● **DATA SUPPLIED**:
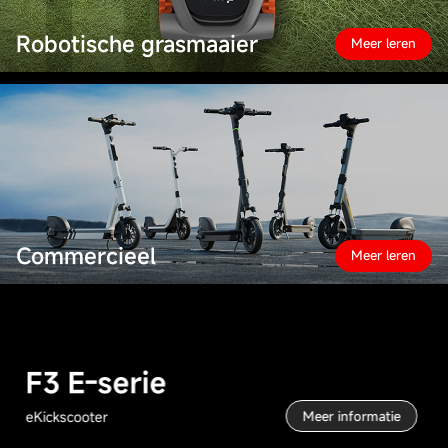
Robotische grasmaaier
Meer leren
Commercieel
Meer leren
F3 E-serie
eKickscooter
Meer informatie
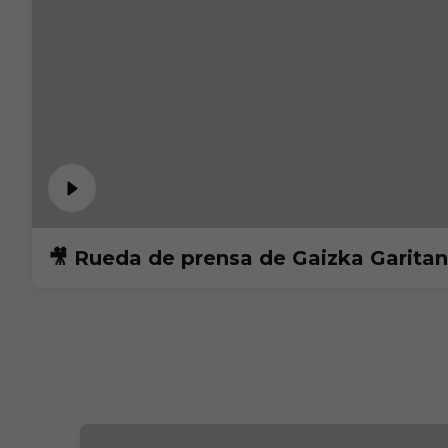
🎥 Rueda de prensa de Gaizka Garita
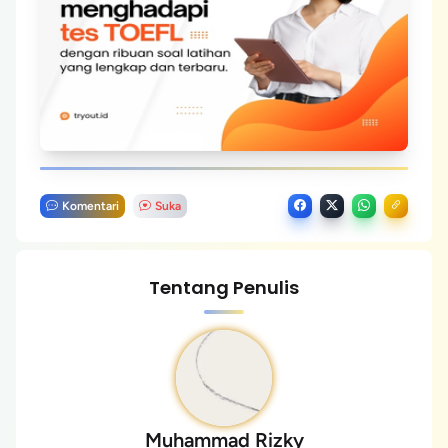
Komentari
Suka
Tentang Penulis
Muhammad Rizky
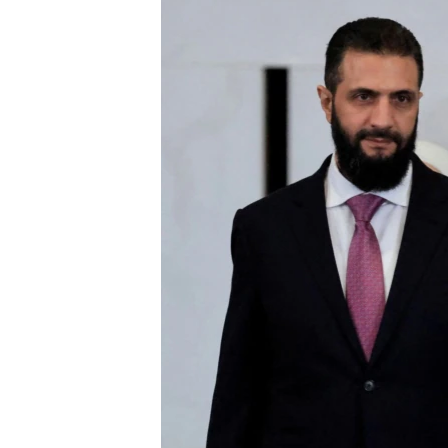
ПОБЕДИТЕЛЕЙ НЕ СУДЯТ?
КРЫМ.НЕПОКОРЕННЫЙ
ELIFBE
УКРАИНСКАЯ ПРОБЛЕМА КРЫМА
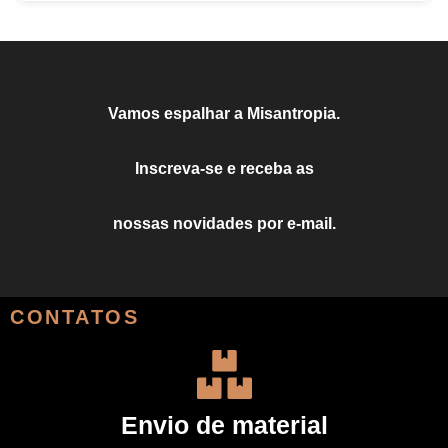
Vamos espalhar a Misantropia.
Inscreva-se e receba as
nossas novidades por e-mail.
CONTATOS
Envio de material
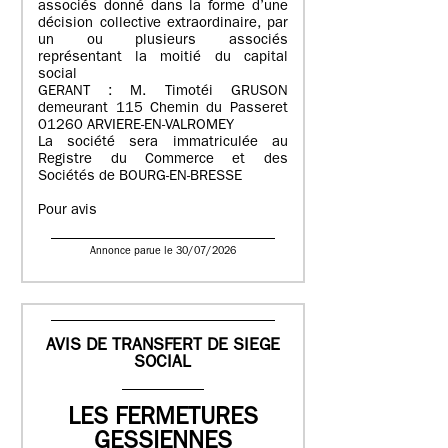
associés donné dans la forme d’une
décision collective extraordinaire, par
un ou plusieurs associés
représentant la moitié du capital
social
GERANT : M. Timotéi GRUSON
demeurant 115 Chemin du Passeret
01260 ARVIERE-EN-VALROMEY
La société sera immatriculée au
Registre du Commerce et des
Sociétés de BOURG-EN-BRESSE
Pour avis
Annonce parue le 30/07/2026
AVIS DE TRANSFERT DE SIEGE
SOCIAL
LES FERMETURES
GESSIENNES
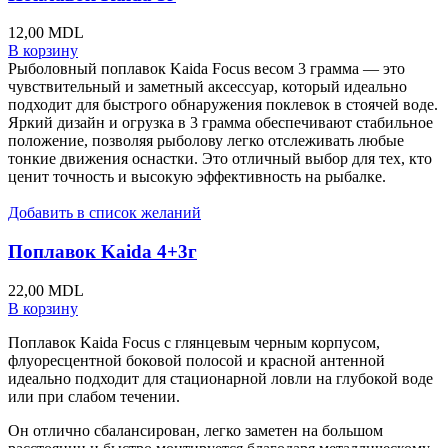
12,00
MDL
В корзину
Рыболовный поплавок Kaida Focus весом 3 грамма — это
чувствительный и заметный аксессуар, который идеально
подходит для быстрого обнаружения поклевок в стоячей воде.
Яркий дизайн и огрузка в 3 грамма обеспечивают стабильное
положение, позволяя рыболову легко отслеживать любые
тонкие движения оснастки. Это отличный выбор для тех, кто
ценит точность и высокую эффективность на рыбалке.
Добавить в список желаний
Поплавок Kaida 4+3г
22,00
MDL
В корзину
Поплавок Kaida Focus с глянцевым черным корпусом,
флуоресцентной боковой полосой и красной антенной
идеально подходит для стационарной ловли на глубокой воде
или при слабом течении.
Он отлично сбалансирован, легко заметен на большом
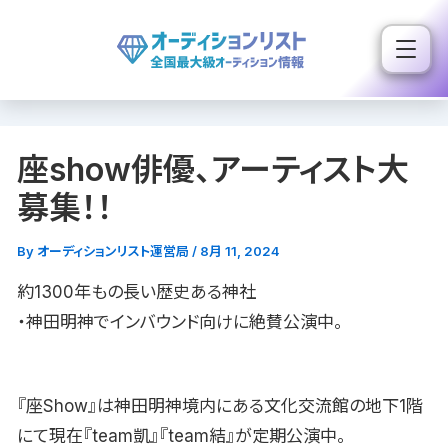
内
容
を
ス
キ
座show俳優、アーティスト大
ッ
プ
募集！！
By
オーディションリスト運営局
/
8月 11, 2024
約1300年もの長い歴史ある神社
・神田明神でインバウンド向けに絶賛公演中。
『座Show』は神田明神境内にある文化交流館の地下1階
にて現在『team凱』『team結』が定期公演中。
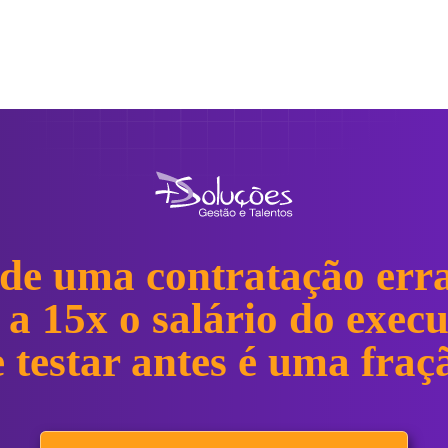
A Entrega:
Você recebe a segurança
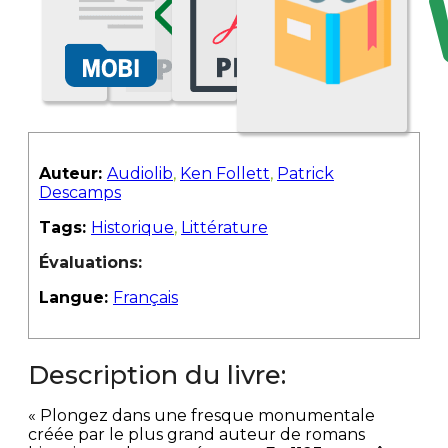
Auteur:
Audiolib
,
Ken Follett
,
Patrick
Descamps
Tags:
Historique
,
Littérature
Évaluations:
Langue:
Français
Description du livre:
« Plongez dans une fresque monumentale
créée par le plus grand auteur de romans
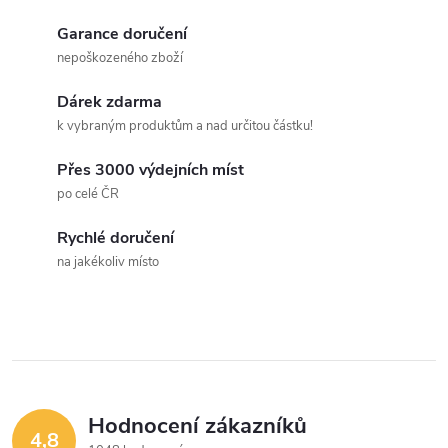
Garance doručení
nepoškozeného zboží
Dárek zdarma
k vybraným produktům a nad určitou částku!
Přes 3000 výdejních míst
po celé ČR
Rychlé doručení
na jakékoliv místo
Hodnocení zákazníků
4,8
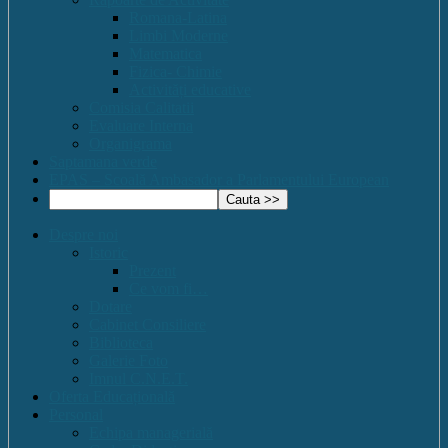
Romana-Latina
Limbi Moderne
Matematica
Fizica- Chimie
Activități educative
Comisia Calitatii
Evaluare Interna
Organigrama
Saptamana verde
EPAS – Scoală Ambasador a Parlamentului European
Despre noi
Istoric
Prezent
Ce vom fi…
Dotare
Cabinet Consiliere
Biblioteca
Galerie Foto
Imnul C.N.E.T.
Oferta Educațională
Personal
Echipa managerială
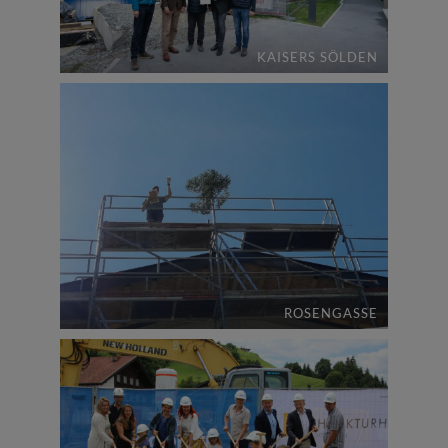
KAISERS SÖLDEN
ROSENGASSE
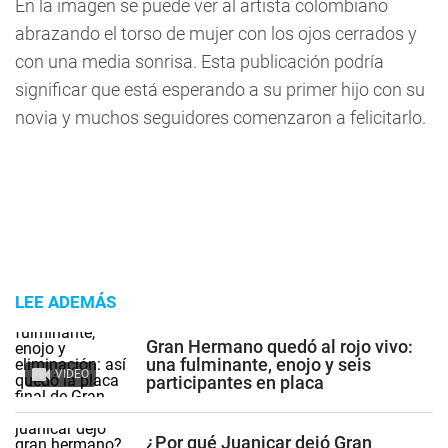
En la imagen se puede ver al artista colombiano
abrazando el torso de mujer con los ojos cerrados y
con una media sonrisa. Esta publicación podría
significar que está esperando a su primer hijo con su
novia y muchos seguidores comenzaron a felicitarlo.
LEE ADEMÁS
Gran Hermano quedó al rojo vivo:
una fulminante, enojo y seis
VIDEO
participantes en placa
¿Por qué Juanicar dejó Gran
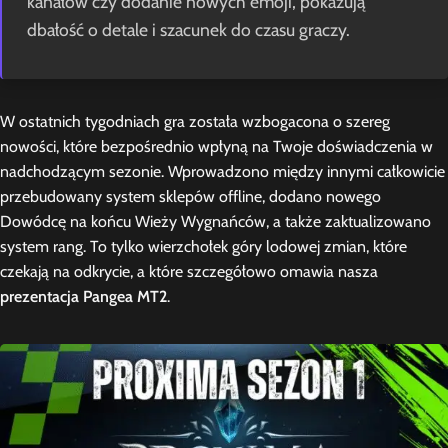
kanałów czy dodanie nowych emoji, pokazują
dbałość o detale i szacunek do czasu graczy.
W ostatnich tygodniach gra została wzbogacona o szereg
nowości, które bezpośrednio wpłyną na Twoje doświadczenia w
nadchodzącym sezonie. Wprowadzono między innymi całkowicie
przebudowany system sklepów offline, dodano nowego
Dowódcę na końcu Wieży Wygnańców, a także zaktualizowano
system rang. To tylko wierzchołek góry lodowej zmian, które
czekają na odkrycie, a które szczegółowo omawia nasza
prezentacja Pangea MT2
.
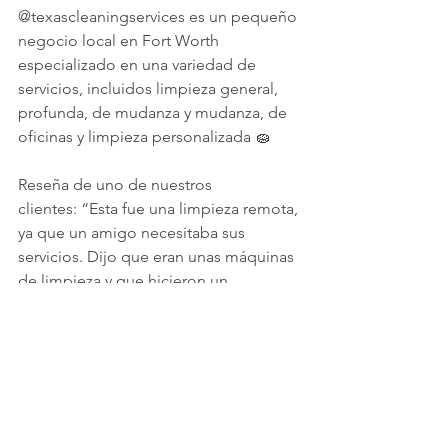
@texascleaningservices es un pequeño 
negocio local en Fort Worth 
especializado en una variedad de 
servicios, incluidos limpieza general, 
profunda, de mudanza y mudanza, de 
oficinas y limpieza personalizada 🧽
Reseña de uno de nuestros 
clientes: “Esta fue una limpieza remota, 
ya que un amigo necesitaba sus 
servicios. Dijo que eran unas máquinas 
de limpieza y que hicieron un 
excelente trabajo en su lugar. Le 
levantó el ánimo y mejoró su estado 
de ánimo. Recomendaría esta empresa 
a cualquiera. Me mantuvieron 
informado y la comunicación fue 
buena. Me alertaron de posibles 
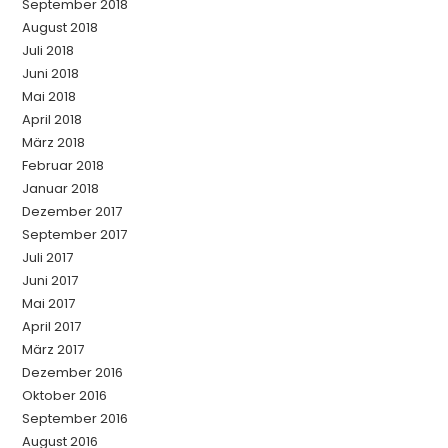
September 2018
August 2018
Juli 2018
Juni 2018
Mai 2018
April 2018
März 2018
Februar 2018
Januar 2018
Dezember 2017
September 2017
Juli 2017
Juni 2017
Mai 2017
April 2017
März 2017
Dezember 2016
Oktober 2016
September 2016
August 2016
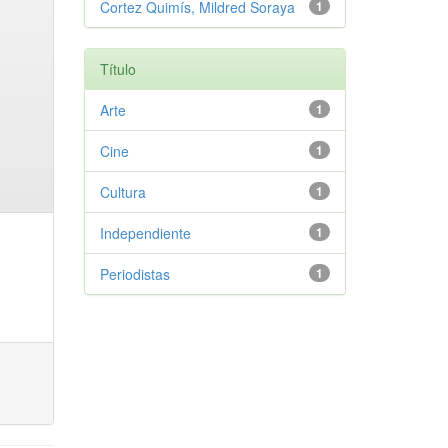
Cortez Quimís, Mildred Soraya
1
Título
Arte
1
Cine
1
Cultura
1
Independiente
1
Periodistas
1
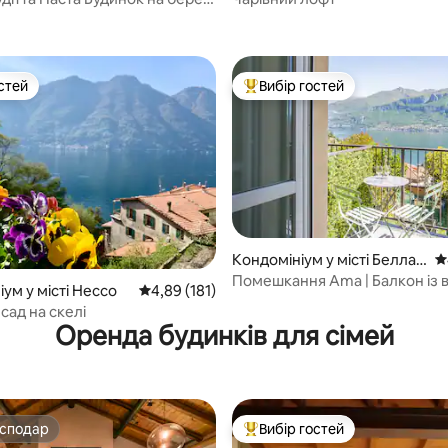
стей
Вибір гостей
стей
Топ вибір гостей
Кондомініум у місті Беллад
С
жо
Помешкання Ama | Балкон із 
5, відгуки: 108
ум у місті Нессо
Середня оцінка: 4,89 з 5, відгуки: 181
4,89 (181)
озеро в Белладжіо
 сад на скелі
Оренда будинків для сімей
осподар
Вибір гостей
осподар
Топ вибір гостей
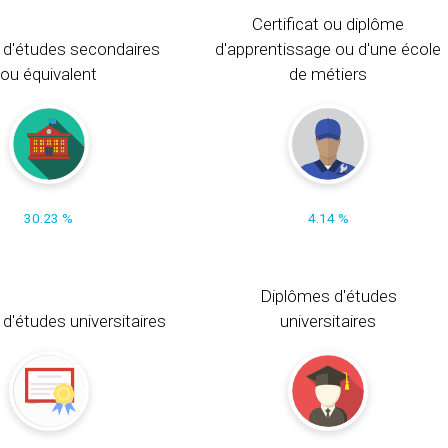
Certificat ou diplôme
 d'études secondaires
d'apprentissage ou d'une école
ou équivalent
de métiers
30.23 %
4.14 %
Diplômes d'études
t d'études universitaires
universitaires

● **WHAT IS BEING ASKED**: Show every line of the records that contains the word "system".

● **OUTPUT OF THE EXERCISE**:
przebudowany system sklepów offline, dodano nowego
system rang. To tylko wierzchołek góry lodowej zmian, które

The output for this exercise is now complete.